READING PASSAGE =>

Outward, Mental. Incapacitating. A spell that causes a living target with the ability to feel pain to be overwhelmed with intense horrific pain for several minutes.
Inward, Physical. Decorated, Area of Effect. A spell that causes you to look extremely fancy and cool in a certain location.
Outward, Physical. Sleep, Water, Cancer, Self-Damaging. A spell that causes all the water in the area to cause people to be either knocked out, get cancer, or have severe internal bleeding.
And finally, ever at a loss for another work of fiction that could appear in the RTD? What is the latest hot new TV show watching in your world? What's the latest book your writer NPC has put out? What play is on when your players need to assassinate the mayor at it? Well, here's my way of automating that process a tad.
First, you roll a d8 for what media it's based on. It can be book, a TV show, an animation, a film, a painting, a sculpture, a comic book, a theater play, or music. Then you roll a d5 for mood. It can be:
1. Dangerous To Diabetics. Everything and everyone is good! Yay! YAAAY.
2. Happy. Life's good, really. Optimism is the right path to take, and people are innately good.
3. Realistic. There's good people, and bad people. Some get rewarded, others don't. The world's worth fighting for, but it's not the best.
4. Sad. The good guys don't catch a break, and the bad people lap it all up.
5. Don't Watch This If You Are Feeling Depressed. Reality is a prison and it's a crappy one at that. Everyone is not only evil, but incompetent and insane. Going mad or committing suicide is the only way out.
Then, you roll a d7 for the ending.

STORED DATA =>
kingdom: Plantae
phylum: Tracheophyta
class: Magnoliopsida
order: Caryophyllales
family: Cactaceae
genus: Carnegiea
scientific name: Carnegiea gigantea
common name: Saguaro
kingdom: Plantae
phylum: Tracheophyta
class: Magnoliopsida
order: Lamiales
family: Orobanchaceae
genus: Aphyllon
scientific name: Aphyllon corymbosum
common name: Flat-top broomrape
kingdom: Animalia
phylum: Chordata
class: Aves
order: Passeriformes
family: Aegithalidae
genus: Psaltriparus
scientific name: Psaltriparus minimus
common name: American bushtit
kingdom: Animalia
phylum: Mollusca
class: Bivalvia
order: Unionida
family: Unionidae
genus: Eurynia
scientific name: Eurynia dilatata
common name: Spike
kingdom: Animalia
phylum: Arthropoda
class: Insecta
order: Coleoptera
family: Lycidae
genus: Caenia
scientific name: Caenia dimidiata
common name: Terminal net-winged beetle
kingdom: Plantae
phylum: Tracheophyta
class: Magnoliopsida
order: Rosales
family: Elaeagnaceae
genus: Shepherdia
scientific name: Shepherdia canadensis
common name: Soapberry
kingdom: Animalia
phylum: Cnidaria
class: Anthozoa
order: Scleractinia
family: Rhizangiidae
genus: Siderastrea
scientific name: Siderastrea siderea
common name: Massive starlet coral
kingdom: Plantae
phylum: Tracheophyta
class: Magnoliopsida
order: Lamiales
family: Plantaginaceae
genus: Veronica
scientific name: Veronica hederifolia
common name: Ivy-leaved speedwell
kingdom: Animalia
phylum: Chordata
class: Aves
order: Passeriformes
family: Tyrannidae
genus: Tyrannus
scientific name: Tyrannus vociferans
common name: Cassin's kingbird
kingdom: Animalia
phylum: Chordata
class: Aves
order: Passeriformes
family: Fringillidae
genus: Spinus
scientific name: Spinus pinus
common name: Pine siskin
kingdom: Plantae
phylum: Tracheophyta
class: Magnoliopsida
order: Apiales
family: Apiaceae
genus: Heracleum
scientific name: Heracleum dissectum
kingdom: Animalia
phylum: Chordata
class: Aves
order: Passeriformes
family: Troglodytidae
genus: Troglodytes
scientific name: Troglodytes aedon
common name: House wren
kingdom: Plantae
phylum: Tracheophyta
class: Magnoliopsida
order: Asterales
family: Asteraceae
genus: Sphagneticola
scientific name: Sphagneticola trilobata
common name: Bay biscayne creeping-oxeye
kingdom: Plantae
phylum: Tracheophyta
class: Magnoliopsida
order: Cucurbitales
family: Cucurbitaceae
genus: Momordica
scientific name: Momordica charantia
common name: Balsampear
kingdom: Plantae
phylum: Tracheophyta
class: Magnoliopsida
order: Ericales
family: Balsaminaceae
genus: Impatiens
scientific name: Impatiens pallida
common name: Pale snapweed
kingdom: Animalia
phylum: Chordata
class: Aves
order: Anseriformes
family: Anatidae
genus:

PROMPT A => In the generator passage, what die is rolled to decide the mood of the work of fiction?
PROMPT B => From the generator passage, extract word for word the stretch that begins at the words "Outward, Mental. Incapacitating." and stops after the words "process a tad.".

WORKED SOLUTION A => A d5.

WORKED SOLUTION B =>
Outward, Mental. Incapacitating. A spell that causes a living target with the ability to feel pain to be overwhelmed with intense horrific pain for several minutes.
Inward, Physical. Decorated, Area of Effect. A spell that causes you to look extremely fancy and cool in a certain location.
Outward, Physical. Sleep, Water, Cancer, Self-Damaging. A spell that causes all the water in the area to cause people to be either knocked out, get cancer, or have severe internal bleeding.
And finally, ever at a loss for another work of fiction that could appear in the RTD? What is the latest hot new TV show watching in your world? What's the latest book your writer NPC has put out? What play is on when your players need to assassinate the mayor at it? Well, here's my way of automating that process a tad.